多晶硅结晶炉研制及凝固工艺

发布时间：2018-05-25 00:03

本文选题：多晶硅结晶炉 + 火焰加热　；参考：《昌吉学院》2017年硕士论文

【摘要】：在能源短缺、环境恶化的今天,可再生光伏发电产业迅速发展,逐渐成为世界能源的重要组成部分。其中多晶硅是光伏产业中太阳能电池生产的重要原料之一。目前市场上并没有专门针对教学科研的价格便宜的小型多晶硅结晶炉。最小装炉量的浙江精功5公斤铸锭炉价格在五十万左右,不太适合于大多数高校新能源实验室。有鉴于此,本篇毕业论文的主要内容是研制一种小型多晶硅实验结晶炉,并应用它开展一些熔炼实验。本文首先介绍了多晶硅铸锭生产的意义和国内外的市场情况,并对多晶硅结晶炉的生产方法进行分析介绍;之后根据多晶硅生产工艺及对多晶硅结晶炉熔炼的要求,提出了两种不同的设计方案,并分别制成装炉量三十克左右的小型化样机。其一为火焰加热方式,冷却水包热交换法定向凝固,其二是感应加热方式,提拉法定向凝固。方案一加热方式为独创性的火焰加热,温度场易控且从根本上比其他方式变化平稳。该方式区别于焰熔单晶生长方式,这是因为在方案一中熔炼硅的工况温度远大于喷嘴材料熔点,这是焰熔法所没有的技术难点,再则因为本方案中坩埚是在热场中依靠辐射均匀受热,而不是物料在火焰上熔化。
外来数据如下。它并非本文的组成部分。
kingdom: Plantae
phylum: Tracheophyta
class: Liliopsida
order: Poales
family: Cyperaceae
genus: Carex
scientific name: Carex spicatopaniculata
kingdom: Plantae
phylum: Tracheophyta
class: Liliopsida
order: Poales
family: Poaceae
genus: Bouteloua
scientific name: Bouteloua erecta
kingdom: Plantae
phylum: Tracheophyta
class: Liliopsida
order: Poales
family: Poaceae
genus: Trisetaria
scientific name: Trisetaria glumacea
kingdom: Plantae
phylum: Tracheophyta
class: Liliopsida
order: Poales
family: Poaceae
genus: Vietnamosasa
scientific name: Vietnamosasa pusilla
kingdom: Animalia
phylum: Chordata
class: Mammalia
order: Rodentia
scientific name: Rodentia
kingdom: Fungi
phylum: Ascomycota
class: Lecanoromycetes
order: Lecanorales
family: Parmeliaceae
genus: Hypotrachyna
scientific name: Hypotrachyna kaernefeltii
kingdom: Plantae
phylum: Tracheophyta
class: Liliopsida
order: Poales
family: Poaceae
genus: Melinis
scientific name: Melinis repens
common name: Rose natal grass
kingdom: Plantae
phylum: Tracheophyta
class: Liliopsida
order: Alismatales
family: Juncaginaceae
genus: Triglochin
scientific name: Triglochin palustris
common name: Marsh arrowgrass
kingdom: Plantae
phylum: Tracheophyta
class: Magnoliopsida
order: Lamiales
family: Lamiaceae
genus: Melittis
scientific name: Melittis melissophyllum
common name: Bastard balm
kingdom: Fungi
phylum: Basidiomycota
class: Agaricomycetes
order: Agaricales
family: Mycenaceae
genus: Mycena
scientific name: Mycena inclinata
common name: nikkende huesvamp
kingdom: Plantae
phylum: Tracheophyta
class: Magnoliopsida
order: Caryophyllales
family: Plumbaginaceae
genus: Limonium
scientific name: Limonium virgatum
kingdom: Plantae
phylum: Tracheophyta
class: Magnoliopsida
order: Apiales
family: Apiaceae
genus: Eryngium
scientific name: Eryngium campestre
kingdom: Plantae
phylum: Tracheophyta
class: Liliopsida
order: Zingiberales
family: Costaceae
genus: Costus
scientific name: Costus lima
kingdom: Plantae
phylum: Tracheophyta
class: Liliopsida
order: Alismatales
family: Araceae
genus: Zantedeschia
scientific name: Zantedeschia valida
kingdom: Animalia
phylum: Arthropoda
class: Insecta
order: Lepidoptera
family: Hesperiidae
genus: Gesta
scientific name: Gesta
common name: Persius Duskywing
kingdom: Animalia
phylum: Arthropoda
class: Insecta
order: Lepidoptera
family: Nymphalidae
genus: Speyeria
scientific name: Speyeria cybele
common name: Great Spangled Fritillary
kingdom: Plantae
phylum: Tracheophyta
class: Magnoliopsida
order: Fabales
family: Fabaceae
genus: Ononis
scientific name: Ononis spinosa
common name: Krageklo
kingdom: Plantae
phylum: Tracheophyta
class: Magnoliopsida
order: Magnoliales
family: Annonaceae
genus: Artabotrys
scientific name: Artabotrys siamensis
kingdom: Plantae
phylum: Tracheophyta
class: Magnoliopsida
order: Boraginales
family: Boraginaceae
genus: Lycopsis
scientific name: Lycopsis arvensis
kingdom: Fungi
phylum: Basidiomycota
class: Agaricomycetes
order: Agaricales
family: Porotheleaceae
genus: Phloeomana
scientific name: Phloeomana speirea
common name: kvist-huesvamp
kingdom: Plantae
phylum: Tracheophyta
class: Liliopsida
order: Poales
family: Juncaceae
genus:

在方案二中,直流电源经mos场效应管推挽开关二阶振荡电路输出中频交流电,供给感应加热线圈,结晶炉全封闭隔绝空气,用燃烧的炭做牺牲阳极除氧,压力升高时,单向阀导通泄压。方案二创新之处在于定向凝固方式:间歇式提拉,提拉一段时间,停歇更长的时间,让晶体生长不受震动引起的能量起伏的干扰,间歇提拉用单片机控制步进电机实现。电机驱动采用spwm细分技术,这样能使得提拉机械系统运动平稳。方案二进行了二十多次熔炼实验,实验结果及现场实际运行情况表明,该结晶炉设计方案合理,完全达到了预期设计目标要求,可有效提高多晶硅的产品品质并且熔炼工艺参数可调,方便进行熔炼实验。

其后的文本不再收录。